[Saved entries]

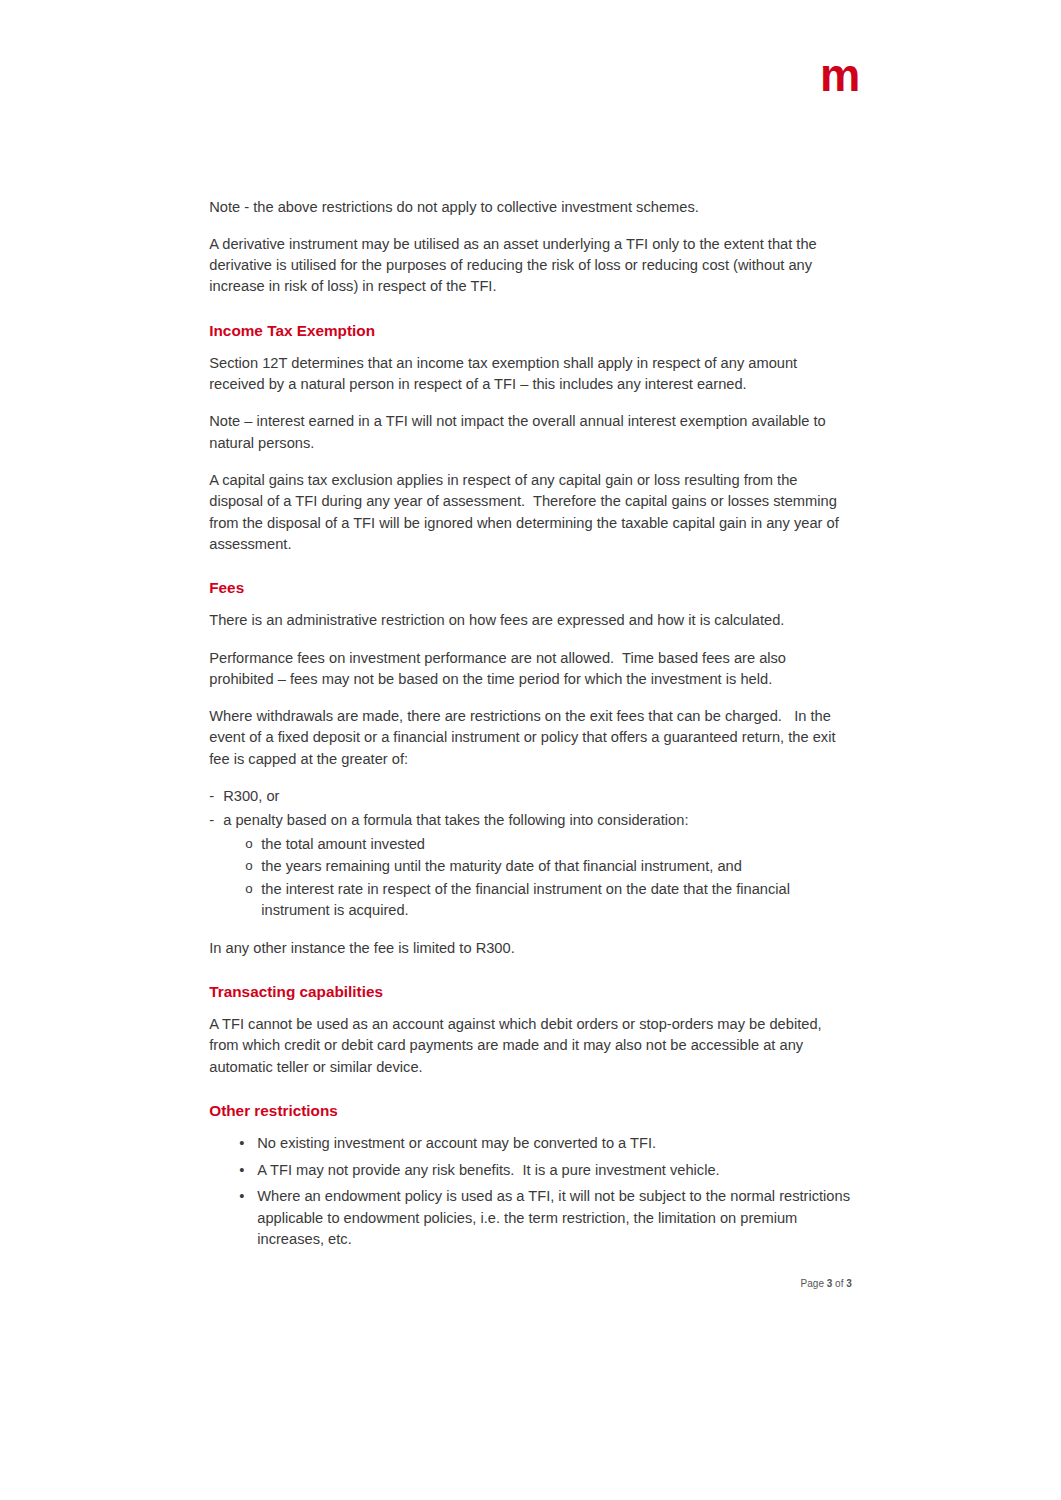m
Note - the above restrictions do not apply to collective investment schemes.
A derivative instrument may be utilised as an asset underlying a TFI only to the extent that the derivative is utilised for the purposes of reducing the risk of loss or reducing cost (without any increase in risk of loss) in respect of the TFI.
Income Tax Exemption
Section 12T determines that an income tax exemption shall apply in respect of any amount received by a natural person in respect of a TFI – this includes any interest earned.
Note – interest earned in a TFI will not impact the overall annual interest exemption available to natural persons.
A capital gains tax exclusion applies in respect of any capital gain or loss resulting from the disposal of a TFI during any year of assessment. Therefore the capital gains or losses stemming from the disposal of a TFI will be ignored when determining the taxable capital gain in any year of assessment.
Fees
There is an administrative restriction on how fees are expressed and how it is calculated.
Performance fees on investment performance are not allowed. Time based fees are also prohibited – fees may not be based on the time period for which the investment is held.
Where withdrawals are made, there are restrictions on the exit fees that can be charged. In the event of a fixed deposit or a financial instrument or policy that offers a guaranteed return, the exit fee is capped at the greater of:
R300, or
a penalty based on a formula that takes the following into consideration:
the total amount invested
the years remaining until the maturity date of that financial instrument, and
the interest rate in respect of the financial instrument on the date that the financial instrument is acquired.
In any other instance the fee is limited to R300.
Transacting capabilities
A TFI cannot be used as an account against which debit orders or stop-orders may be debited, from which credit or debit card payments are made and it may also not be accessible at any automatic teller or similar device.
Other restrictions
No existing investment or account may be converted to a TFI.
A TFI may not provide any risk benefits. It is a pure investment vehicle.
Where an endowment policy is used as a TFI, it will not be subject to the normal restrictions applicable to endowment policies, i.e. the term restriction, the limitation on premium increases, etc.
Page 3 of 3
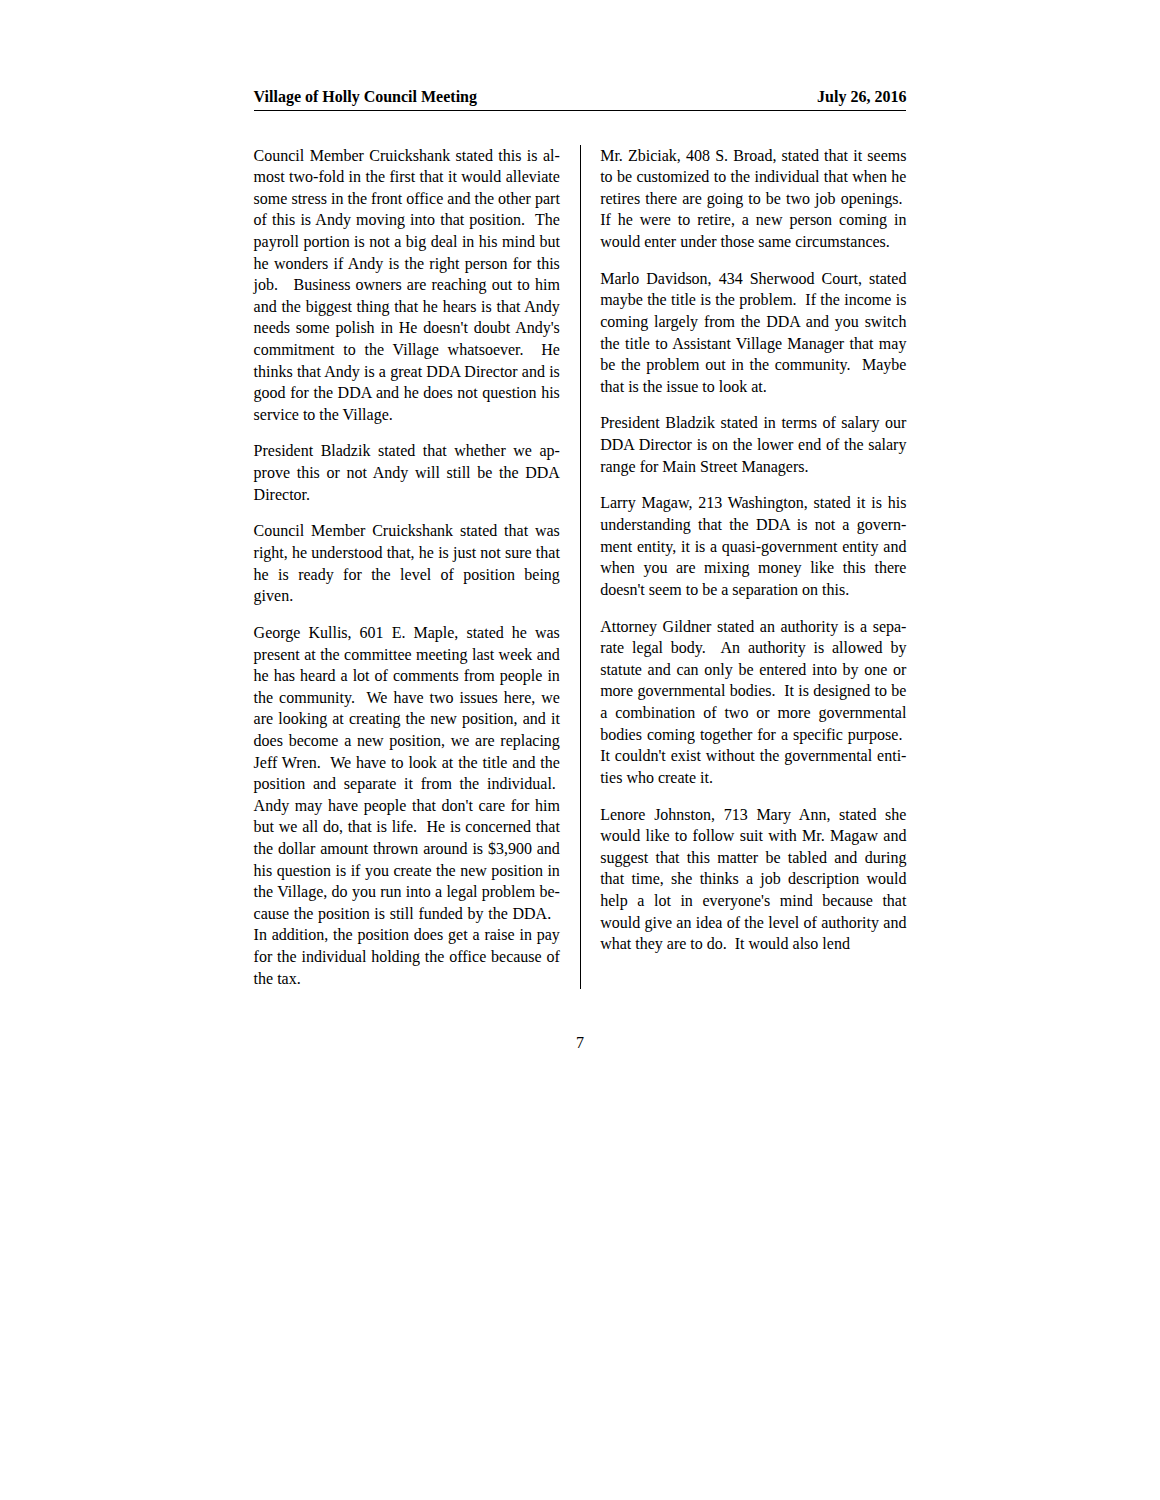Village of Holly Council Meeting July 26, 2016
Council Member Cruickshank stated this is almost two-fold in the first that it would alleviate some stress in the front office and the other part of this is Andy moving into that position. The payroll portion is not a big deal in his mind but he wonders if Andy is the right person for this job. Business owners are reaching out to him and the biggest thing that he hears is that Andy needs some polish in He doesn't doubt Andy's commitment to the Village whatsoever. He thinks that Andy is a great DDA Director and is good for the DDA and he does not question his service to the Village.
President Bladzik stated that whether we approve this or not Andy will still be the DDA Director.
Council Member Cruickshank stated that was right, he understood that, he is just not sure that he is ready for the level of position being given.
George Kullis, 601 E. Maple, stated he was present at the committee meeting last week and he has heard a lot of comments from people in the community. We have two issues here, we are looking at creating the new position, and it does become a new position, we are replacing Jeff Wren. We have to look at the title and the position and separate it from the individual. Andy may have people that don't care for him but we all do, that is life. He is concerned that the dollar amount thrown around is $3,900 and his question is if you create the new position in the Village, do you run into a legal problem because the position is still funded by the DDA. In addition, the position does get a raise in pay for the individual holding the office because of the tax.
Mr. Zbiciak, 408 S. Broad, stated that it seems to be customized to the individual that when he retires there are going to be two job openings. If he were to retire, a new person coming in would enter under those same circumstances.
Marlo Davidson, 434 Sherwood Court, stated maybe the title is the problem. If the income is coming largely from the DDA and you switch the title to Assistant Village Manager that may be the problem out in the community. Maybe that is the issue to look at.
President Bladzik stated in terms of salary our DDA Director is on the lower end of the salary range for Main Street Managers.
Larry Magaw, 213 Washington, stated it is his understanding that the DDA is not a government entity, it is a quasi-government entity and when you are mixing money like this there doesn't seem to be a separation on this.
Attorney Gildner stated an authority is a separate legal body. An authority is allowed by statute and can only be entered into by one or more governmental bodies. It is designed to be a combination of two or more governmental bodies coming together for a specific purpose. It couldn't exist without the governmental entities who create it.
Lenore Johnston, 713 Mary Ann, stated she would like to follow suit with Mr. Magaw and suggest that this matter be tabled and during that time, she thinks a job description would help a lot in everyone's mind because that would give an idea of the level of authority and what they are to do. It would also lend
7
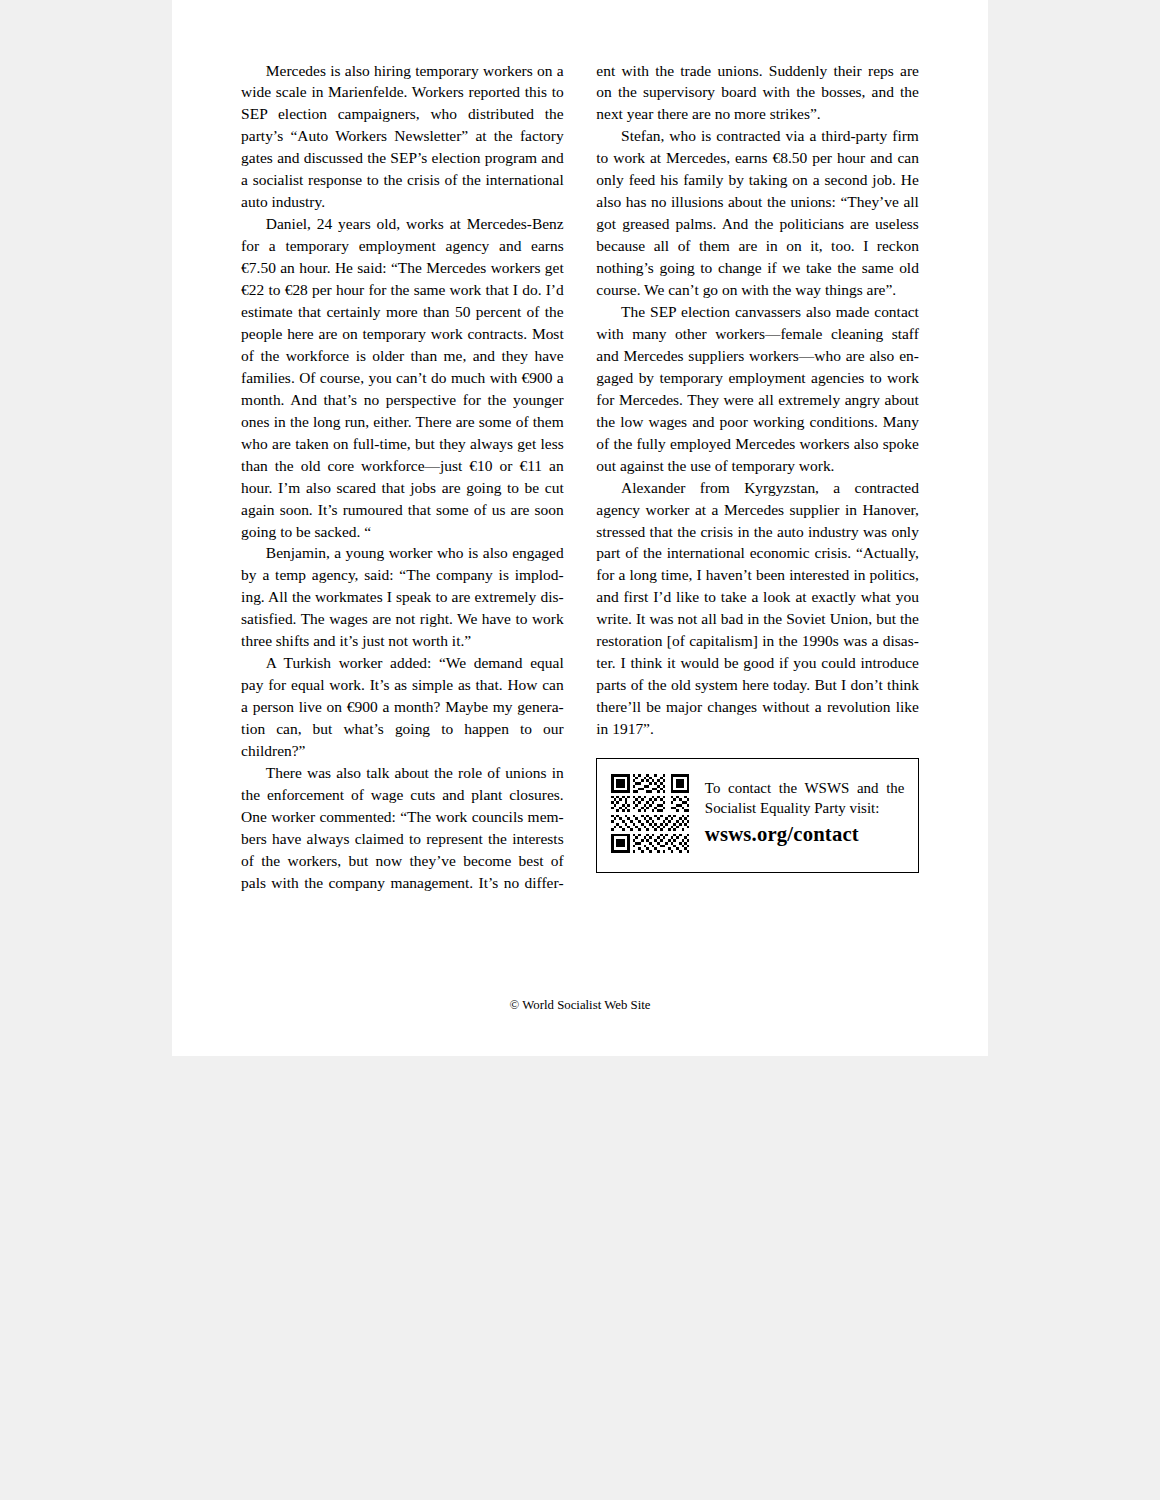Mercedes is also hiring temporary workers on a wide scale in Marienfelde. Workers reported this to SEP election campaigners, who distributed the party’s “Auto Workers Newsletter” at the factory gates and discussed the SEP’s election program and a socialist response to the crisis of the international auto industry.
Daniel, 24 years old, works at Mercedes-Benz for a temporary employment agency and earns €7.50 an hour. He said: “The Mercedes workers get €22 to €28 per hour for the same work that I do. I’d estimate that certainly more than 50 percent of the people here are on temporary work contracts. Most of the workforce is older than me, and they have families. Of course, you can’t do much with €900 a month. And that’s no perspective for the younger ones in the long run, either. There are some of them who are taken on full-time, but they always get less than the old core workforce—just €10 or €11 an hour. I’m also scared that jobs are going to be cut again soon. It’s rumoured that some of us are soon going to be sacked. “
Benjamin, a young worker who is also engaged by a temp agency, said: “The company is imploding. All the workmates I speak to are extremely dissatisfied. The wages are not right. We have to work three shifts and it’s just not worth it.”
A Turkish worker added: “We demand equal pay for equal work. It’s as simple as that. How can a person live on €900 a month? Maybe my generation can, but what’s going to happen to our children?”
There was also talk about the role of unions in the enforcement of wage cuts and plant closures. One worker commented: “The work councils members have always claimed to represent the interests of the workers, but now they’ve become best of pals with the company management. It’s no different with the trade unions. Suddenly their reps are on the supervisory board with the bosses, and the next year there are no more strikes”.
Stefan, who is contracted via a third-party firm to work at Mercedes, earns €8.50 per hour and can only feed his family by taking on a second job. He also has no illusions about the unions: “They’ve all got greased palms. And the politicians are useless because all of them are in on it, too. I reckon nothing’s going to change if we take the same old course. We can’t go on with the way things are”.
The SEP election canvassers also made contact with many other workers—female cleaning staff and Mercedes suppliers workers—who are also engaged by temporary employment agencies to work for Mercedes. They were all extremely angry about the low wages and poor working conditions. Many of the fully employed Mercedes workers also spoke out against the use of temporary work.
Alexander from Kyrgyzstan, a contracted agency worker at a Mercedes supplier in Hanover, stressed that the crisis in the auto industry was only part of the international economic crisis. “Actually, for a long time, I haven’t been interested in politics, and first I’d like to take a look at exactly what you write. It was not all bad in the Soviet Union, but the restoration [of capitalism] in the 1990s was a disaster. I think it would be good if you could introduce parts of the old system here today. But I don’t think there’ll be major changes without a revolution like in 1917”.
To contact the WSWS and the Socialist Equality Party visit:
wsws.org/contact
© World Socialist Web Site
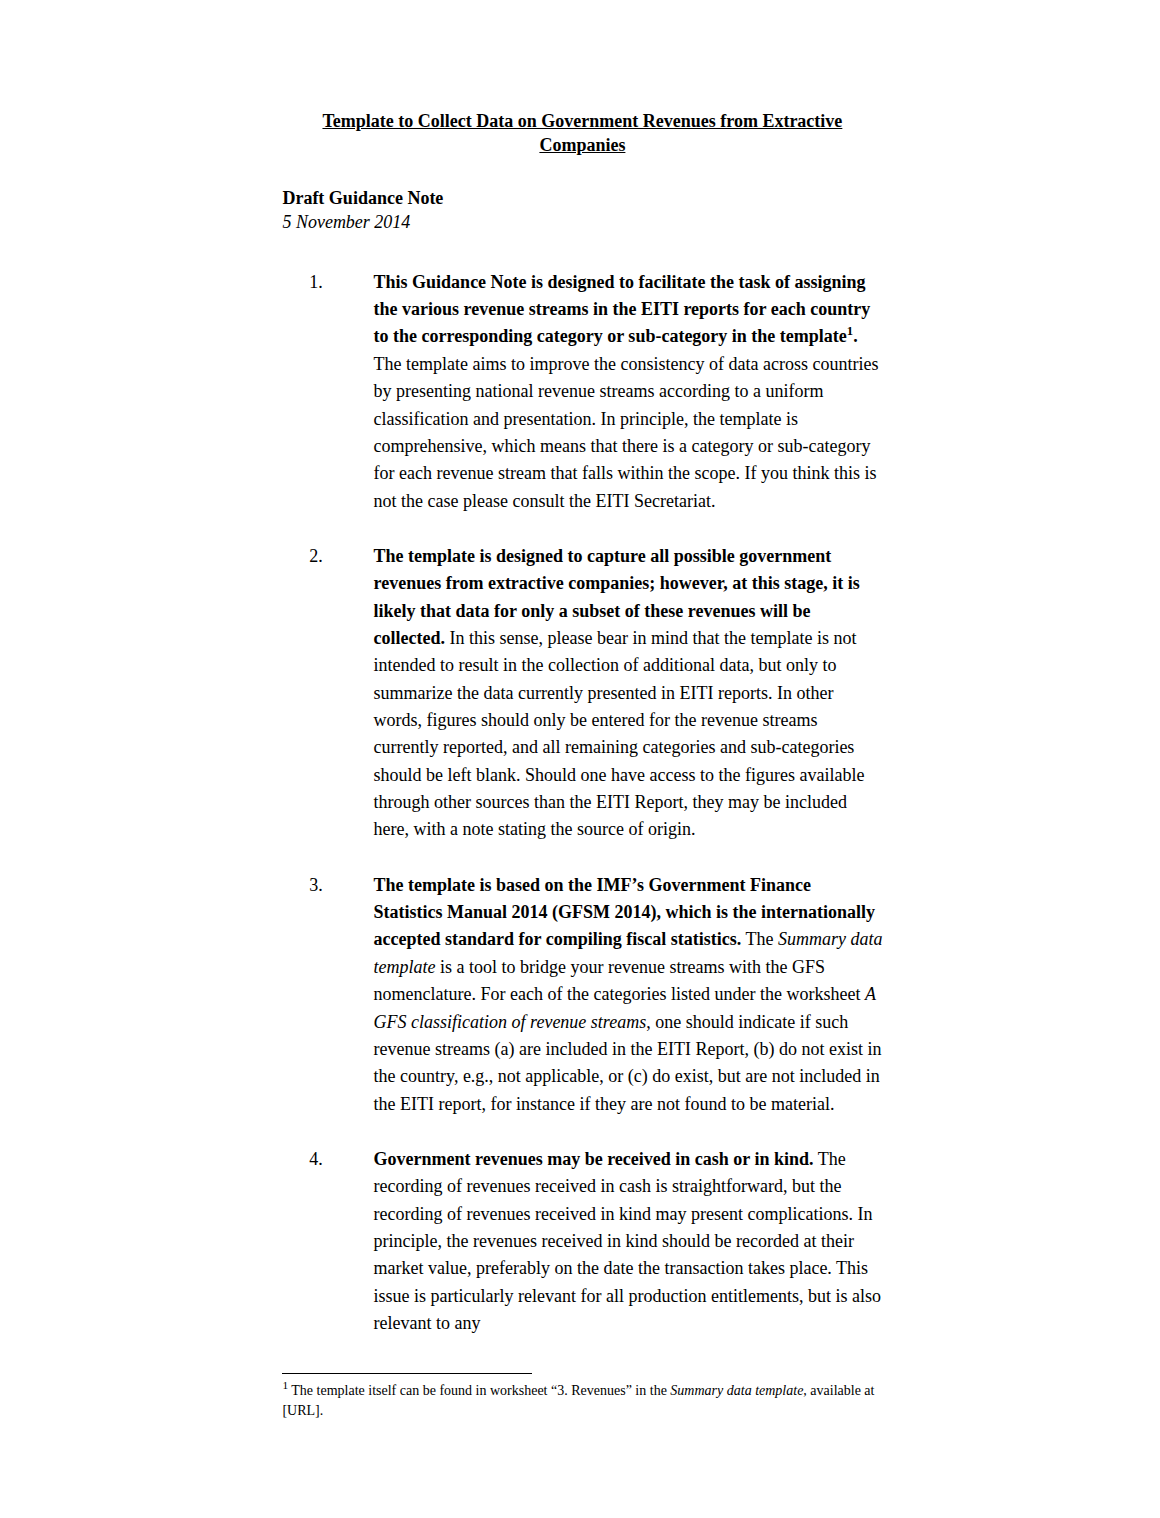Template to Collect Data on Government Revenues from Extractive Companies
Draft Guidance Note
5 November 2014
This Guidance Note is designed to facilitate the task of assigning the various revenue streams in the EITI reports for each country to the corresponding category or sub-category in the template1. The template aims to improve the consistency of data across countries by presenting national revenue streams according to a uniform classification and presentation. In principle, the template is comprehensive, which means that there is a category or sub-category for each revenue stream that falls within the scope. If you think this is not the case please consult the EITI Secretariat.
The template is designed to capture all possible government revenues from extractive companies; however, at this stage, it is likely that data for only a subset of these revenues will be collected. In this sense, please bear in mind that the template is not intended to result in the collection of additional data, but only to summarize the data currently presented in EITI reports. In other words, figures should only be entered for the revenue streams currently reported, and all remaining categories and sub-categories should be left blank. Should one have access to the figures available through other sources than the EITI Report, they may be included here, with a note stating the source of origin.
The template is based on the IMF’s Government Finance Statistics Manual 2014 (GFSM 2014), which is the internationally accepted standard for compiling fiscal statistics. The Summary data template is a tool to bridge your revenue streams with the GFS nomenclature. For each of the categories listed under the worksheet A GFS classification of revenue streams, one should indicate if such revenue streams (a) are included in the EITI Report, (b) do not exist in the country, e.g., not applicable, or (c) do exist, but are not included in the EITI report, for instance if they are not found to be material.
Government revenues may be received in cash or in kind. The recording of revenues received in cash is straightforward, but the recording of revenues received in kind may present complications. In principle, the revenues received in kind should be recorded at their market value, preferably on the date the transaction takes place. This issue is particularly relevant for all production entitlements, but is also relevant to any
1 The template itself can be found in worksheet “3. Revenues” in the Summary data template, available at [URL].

__WHAT NEEDS TO BE DONE__: With "based" as the string to match, show every line of the entries above that has it.

__WRITTEN ANSWER__:
Performance fees on investment performance are not allowed. Time based fees are also prohibited – fees may not be based on the time period for which the investment is held.
a penalty based on a formula that takes the following into consideration:
The template is based on the IMF’s Government Finance Statistics Manual 2014 (GFSM 2014), which is the internationally accepted standard for compiling fiscal statistics. The Summary data template is a tool to bridge your revenue streams with the GFS nomenclature. For each of the categories listed under the worksheet A GFS classification of revenue streams, one should indicate if such revenue streams (a) are included in the EITI Report, (b) do not exist in the country, e.g., not applicable, or (c) do exist, but are not included in the EITI report, for instance if they are not found to be material.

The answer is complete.